His latest song as Blood Orange offers his perspective on race relations in the modern United States
The Anglo-American singer-songwriter Dev Hynes’ released Sandra’s Smile just yesterday. The song tackles two high-profile incidents of racism in the US last year, the murder of Sandra Bland and the unlawful killing of Trayvon Martin.
In a series of annotations on the website Genius Hynes has now detailed how those events informed the song’s lyrical themes. Read them below and head over to Genius for see the original annotations.
Made you feel so loved, then shook your hand with gloves
Culture vultures make us feel so good, so great… so a part of something, at least for a little while. How many times have you heard of some celebrity whose career is indebted to black people and their love of black people, who then have to put out a public apology for throwing around the term nigga, or the other side, become deafly silent when we really need their help or voice?
You watched her pass away the words she said weren’t faint
We all saw Sandra Bland die, we all heard the words she said as it happened.
Closed our eyes for a while, but I still see Sandra’s smile
I had a somewhat delayed depression upon Sandra’s death. I was hurt and upset and mad instantly, of course… but I think a part of me had my eyes closed, as a form of numbness…a few days later it hit me and i was unconsolable.
Look, an hour ago.. I read Sybrina’s quote.
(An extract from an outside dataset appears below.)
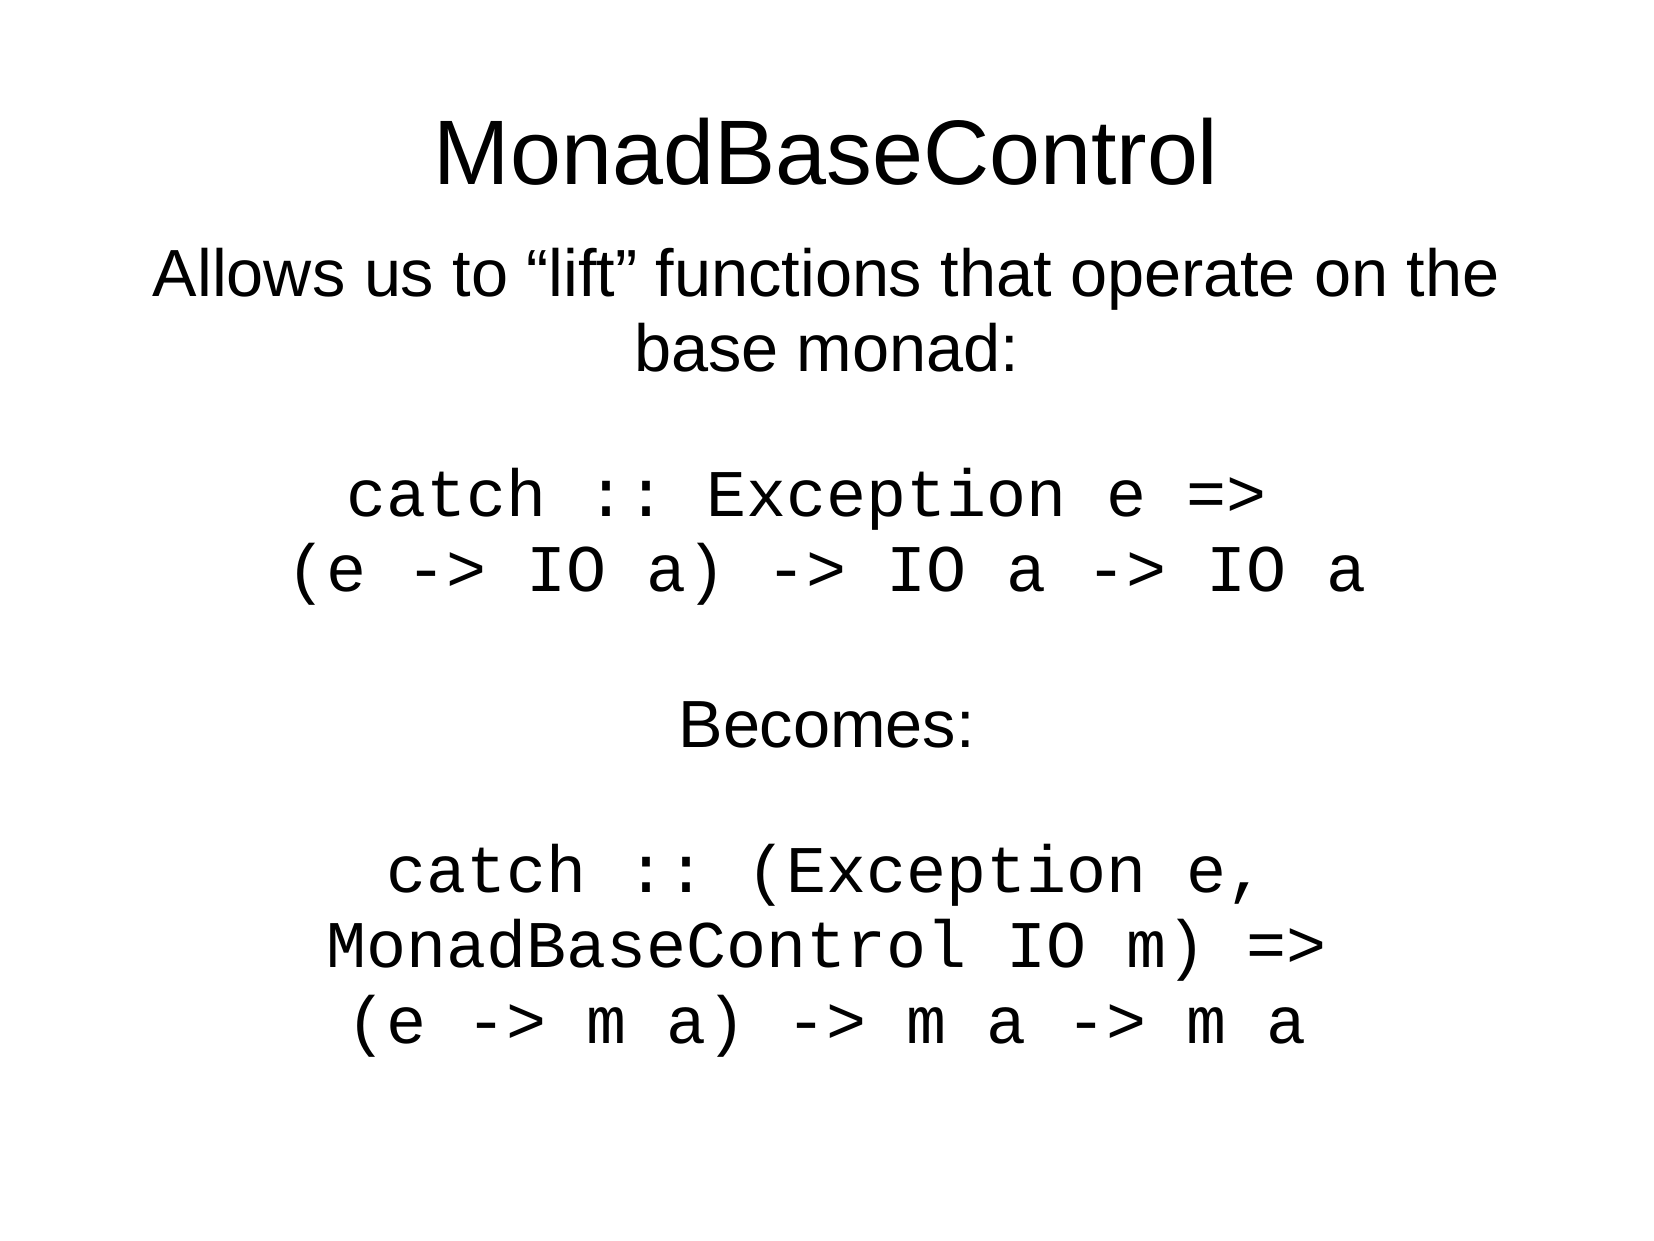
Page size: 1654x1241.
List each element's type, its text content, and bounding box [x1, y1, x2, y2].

subtitle Allows us to “lift” functions that operate on the base monad: catch :: Exception e => (e -> IO a) -> IO a -> IO a Becomes: catch :: (Exception e, MonadBaseControl IO m) => (e -> m a) -> m a -> m a [82, 234, 1571, 1065]
title MonadBaseControl [82, 49, 1571, 234]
I mean, why should she forgive?
D’we lose you if, we don’t?
I was reading the interview with Sybrina Fulton [Trayvon Martin’s mother] in NYMAG where she says she is not ready to forgive, and saw it become such a huge story. It’s insane to me people even pose this question to her, it’s no ones business except for hers. On top of that, when a white family loses a member to a tragic situation such as a school shooting, that question isn’t thrown on them, so why is Sybrina asked it? This is a deeper question, and one I’ve been writing about in my personal time a lot, the idea of Christianity in black culture, and thus the views of which we view the black mother in society.